According to Spotify, Apple’s DMA compliance should include these changes


As European Union officials work to implement the Digital Markets Act (DMA), which officially came into effect last fall, the European Commission today held a stakeholder workshop to seek views on the “app store provisions.” Spotify was one of the panelists and shared three changes it feels Apple is being forced to make in the EU.
In particular, Gene Burrus, Spotify’s director of global competition policy, spoke at the European Commission’s panel on “Giving app developers choice: how to enforce rules around in-app payment systems, governance and consumption-only apps?”
In light of these issues, Spotify’s Burrus highlighted two key changes he believes the DMA will need to force Apple to comply with:
- Enable an alternative option for in-app purchases on iOS
- It allows developers/companies to communicate directly with consumers

Spotify bases this statement’s conclusion on the DMA:
The gatekeeper may not require end users to use, offer, or cooperate with an identification service, web browser engine, or payment service, or technical services supporting the provision of payment services, such as payment systems for the respective gatekeeper’s in-app purchases within the framework of services provided by business users using the respective gatekeeper’s core platform services.
These two changes would solve the problems that Spotify has with the so-called 30% “Apple tax” and “Apple suppression”.
And another step Spotify wants the European Commission to take on DMA is to “prevent Apple from favoring its own services.”

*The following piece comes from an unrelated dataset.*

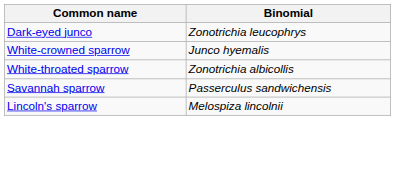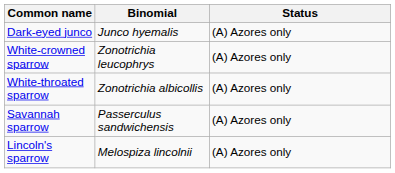+ column: Status | (A) Azores only | (A) Azores only | (A) Azores only | (A) Azores only | (A) Azores only
Dark-eyed junco | Binomial: Zonotrichia leucophrys -> Junco hyemalis
White-crowned sparrow | Binomial: Junco hyemalis -> Zonotrichia leucophrys
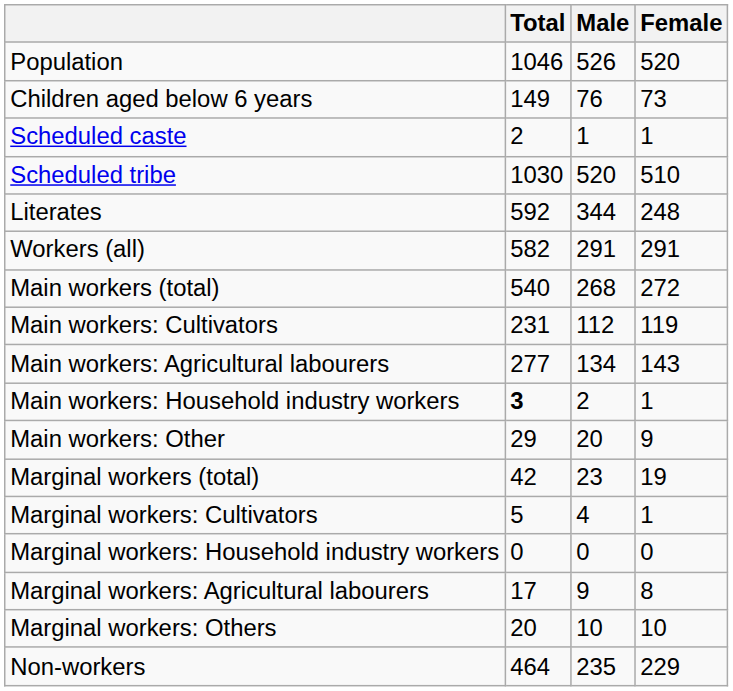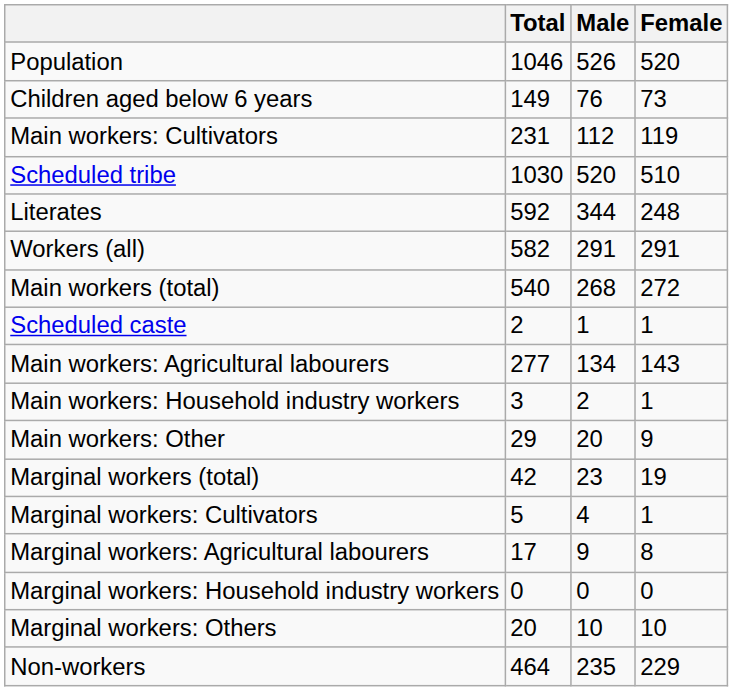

This would be more complicated than the former, as Spotify wants the DMA to regulate how Apple’s App Store works, such as changing the process of approving third-party app updates.
Apple’s opinion
Another part of the DMA could force Apple to open up iOS to third-party app stores.
He was an Apple representative at the Stakeholder Workshop, speaking on “Promoting Competitiveness: Web-Based Applications, Pageloading, and Alternative App Stores – Compliance Models.”
Not surprisingly, Apple’s position here has not changed. He believes that a closed App Store model is the best approach for security and privacy.
However, Apple admitted at the European Commission event that it will have a legal obligation to comply with the Digital Markets Act.
Meanwhile, Spotify and others have shared conflicting beliefs that Apple does not have the monopoly on offering security and privacy to its customers. And that it is better if everyone encourages more competition.